DeepPointMap: LiDAR SLAM Framework Using Deep Learning

Introduction

SLAM is a fundamental problem in robotics and autonomous driving, aiming to reconstruct a map of the environment while estimating the vehicle or robot pose within it. LiDAR point cloud data are widely used to capture complex 3D scene structure. Existing SLAM approaches either rely on dense point clouds for high-precision localization or use compact, general-purpose descriptors to reduce map size. These two goals can conflict. This work proposes a unified architecture, DeepPointMap (DPM), that addresses both objectives.

Problem Statement

This work introduces DeepPointMap, a deep learning framework for LiDAR SLAM that addresses localization and map representation. Traditional LiDAR SLAM methods tend to trade off between dense point-based, high-precision localization and compact descriptor-based map compression. DeepPointMap provides a unified solution that supports memory-efficient map representations while enabling accurate multi-scale localization tasks such as odometry and loop closure detection.

Contributions

The main contributions are:

Unified neural descriptors: The DPM framework includes a DPM encoder and a DPM decoder. The DPM encoder extracts highly representative and sparse neural descriptors from point clouds, enabling efficient environment encoding. Compared to handcrafted features, these neural descriptors reduce map memory while retaining localization and reconstruction accuracy.
Multi-scale matching and registration: The DPM decoder performs multi-scale matching and registration based on the neural descriptors, covering tasks such as odometry and loop closure detection. Unlike other descriptor-based methods, the DPM decoder handles multiple SLAM subtasks within a single framework, balancing localization accuracy, memory efficiency, map fidelity, and real-time processing.
Multi-agent collaborative SLAM: The DPM framework is extended to multi-agent collaborative SLAM. Each agent maintains a local SLAM system and performs local odometry and loop closure detection. By merging and optimizing observations, the system produces globally consistent trajectories and map reconstructions, which is important for multi-agent systems with limited communication bandwidth.

Method

The framework comprises two neural networks: a DPM encoder and a DPM decoder. The DPM encoder extracts highly representative and sparse neural descriptors from point clouds, enabling memory-efficient map representation and accurate multi-scale localization. The DPM decoder performs multi-scale matching and registration using these neural descriptors. Unlike other neural-descriptor methods, DPM descriptors are applied uniformly across multiple SLAM subtasks, achieving strong localization accuracy, memory efficiency, map fidelity, and real-time capability.

Experiments

Experimental setup: Four driving-related datasets were used for evaluation: SemanticKITTI, KITTI-360, MulRan, and KITTI-Carla. During training, the AdamW optimizer was used with an initial learning rate, weight decay, and a cosine learning rate scheduler. The network was trained on six RTX 3090 GPUs for 12 epochs.
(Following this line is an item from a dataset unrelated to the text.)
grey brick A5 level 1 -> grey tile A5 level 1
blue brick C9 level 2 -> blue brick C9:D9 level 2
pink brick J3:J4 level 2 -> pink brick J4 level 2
Potential Future Directions

Possible follow-up research directions include:

Network architecture improvements
Multi-modal fusion
Robustness enhancements
Real-time performance optimization
Multi-agent collaborative SLAM

Conclusion

This work presents DeepPointMap (DPM), a deep learning LiDAR SLAM framework consisting of a DPM encoder and a DPM decoder. DPM descriptors can be used uniformly across multiple SLAM subtasks, delivering competitive localization accuracy, memory efficiency, map fidelity, and real-time performance. DeepPointMap achieves improved results in localization accuracy, map reconstruction quality, and memory consumption, and it demonstrates flexibility and potential in multi-agent collaborative SLAM.